Hizo en seguida seña a Aubin y Berta de que escucharan como él: tendióse Aubin, pegando el oído al suelo, y saltando la joven de la ventana imitó la acción de Courte-Joie; pero apenas aplicó el oído, cuando exclamó, levantándose con presteza:
—¡Viven!, ¡viven! ¡Oh, Dios mío!, os doy gracias.
—No confiemos tan pronto —dijo Courte-Joie—; en efecto, oigo un ruido sordo, que, al parecer, sale del centro de las ruinas; pero como eran ocho, no podemos asegurar que ese ruido lo hagan precisamente los ocho que buscamos.
—Me lo dicen mis presentimientos, Aubin, mi corazón que no me ha permitido alejarme de aquí como queríais… Ellos son, no lo dudéis: ellos que se habrán refugiado en algún sótano, y la caída de estos escombros les obstruye la salida.
—Es posible —murmuró Aubin.
—¡Oh!, es cierto —dijo la joven—. ¿Y cómo los auxiliaremos?, ¿cómo llegaremos al sitio en que se encuentran?
—Si están en un subterráneo, ese subterráneo tendrá una abertura; y si en un sótano, ese sótano tendrá un tragaluz. Busquémosles y si es necesario, cavaremos la tierra hasta encontrarlos.
Al concluir estas palabras, las cuales fueron pronunciadas con una viveza imposible de describir, echó a correr en torno de la casa, apartando furiosa y frenética las vigas, piedras y tejas que, habiendo caído a lo largo de la pared, encuitaban el cimiento. De pronto, dio un grito, y Trigaud y Aubin acudieron presurosos, andando este como una rana, arrastrándose sobre sus manos.
—Escucha —dijo Berta, con ademán de triunfo.
Efectivamente, desde el punto donde se había detenido, oía claramente un rumor que salía de las profundidades de la casa, rumor sordo, continuo y parecido al de una herramienta que golpeara a compás los cimientos de la granja.
—Ahí —dijo Berta, indicando unos escombros, arrimados a la pared—; hay que buscar ahí.
Puso Trigaud manos a la obra, apartando un trozo de tejado y los morrillos allí amontonados por la caída de toda la parte superior de una ventana del primer piso; y después de prodigiosos esfuerzos descubrió una abertura por donde llegaba hasta ellos el ruido del trabajo de los infelices sepultados. Al verla, Berta quiso penetrar por ella; pero Trigaud la detuvo, y tomando una lata desprendida del techo, la encendió en las ruinas, sujetó luego por la cintura a Aubin con la correa que servía para afirmarle en sus hombros, y lo descolgó por la abertura. Berta y Trigaud contenían la respiración, y oyeron que Aubin hablaba con los trabajadores. A una señal del lisiado, el mendigo subió con la prontitud de una máquina bien sentada.

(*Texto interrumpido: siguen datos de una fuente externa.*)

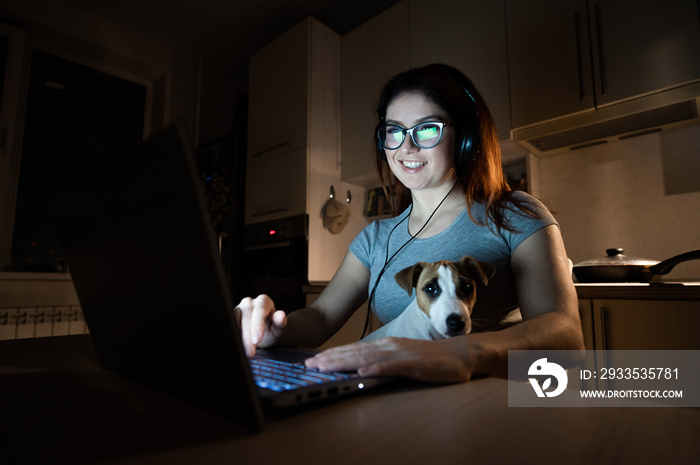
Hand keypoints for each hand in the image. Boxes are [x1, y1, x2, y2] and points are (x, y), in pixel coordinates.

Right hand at [234, 294, 287, 357]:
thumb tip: (281, 315)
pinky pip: (230, 326)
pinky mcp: (231, 316)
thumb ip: (280, 322)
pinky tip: (236, 346)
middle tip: (250, 353)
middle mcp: (250, 302)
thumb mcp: (279, 328)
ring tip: (243, 352)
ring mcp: (239, 308)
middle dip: (247, 338)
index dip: (257, 326)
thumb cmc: (273, 328)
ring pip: (235, 322)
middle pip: (247, 318)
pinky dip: (233, 337)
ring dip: (238, 338)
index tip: (257, 340)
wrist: (265, 332)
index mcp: (264, 301)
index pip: (260, 311)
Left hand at [305, 337, 474, 382]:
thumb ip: (384, 362)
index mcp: (387, 345)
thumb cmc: (433, 359)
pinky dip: (376, 369)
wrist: (461, 354)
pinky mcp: (414, 364)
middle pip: (355, 352)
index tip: (314, 360)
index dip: (333, 354)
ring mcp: (402, 353)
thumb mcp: (403, 358)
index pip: (355, 349)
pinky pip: (392, 367)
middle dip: (330, 358)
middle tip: (309, 365)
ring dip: (345, 362)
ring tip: (325, 367)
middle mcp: (390, 346)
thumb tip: (363, 368)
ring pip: (367, 357)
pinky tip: (362, 372)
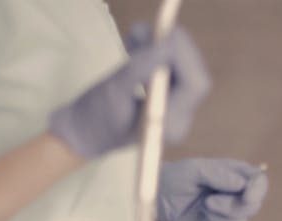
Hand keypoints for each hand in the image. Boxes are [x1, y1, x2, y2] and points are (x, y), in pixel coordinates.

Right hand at [49, 24, 209, 158]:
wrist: (86, 132)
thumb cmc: (96, 117)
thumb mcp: (113, 90)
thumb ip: (140, 67)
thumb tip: (166, 44)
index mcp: (171, 125)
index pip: (195, 85)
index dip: (184, 55)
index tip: (162, 34)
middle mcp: (181, 119)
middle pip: (195, 75)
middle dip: (174, 47)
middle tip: (148, 29)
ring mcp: (178, 109)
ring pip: (185, 69)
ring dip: (164, 47)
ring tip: (136, 36)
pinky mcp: (170, 98)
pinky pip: (173, 69)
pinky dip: (157, 53)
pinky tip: (136, 46)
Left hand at [157, 159, 267, 220]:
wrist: (163, 196)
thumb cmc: (179, 176)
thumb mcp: (196, 170)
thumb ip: (218, 175)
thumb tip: (241, 184)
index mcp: (237, 173)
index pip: (259, 182)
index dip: (257, 191)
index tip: (246, 198)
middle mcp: (239, 191)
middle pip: (252, 206)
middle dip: (230, 208)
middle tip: (208, 202)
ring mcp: (232, 209)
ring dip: (218, 217)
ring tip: (202, 206)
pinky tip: (202, 217)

—¡Vivos, vivos!, ¿no es cierto? —preguntó Berta con angustia.
—Sí, señorita; pero, por favor, no entréis en el subterráneo, pues no están en el sótano donde he bajado, sino en una especie de nicho contiguo, cuya abertura se hallaba obstruida, y para llegar a ellos es absolutamente forzoso horadar la pared; mucho me temo que al hacerlo se venga abajo una parte de la bóveda que amenaza desplomarse. Dejadme dirigir a Piojoso.

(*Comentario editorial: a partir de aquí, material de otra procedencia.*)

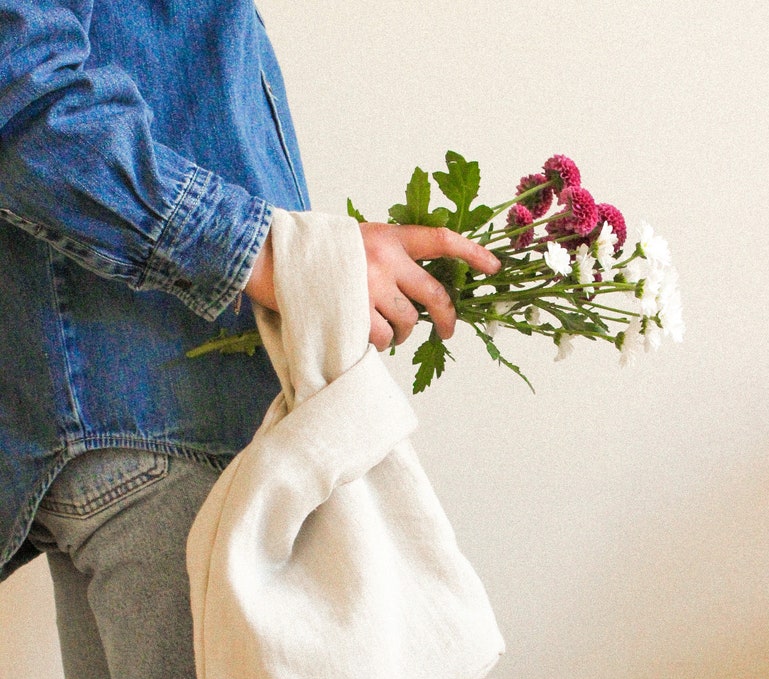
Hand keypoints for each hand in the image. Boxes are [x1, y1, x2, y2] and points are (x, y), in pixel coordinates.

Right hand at [244, 219, 500, 350]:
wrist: (266, 255)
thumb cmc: (309, 252)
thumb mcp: (353, 241)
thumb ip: (384, 259)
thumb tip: (410, 294)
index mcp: (388, 236)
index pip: (441, 239)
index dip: (473, 254)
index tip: (494, 267)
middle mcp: (386, 261)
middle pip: (435, 296)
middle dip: (449, 319)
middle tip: (449, 333)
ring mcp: (373, 289)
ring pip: (407, 324)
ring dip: (401, 336)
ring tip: (383, 333)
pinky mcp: (357, 315)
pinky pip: (382, 339)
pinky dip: (376, 344)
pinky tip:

Berta se arrodilló y púsose a orar. Aubin se proveyó de astillas y dijo a su compañero que le bajase al sótano y le siguiera.
A los diez minutos, que a Berta parecían siglos, oyó esta un gran ruido de piedras que se desplomaban: escapósele del pecho un grito de angustia, y abalanzándose al respiradero vio a Trigaud que subía llevando sobre los hombros un cuerpo inerte, cuya pálida cabeza colgaba sobre el pecho del mendigo. Berta reconoció a Michel y se sintió acongojada:
—¡Muerto!, ¡gran Dios, muerto! —exclamó la doncella, sin atreverse a dar un paso.
—No, no —gritó desde el fondo de la cueva una voz que Berta conoció ser la de Juan Oullier—; no ha muerto, no.
Al oír estas palabras, la doncella se lanzó hacia Piojoso, tomó en brazos a Michel, dejóle en el suelo, y tranquilizada por haber sentido latirle el corazón, esforzóse para hacerle volver en sí refrescándole la frente con el agua de un charco inmediato.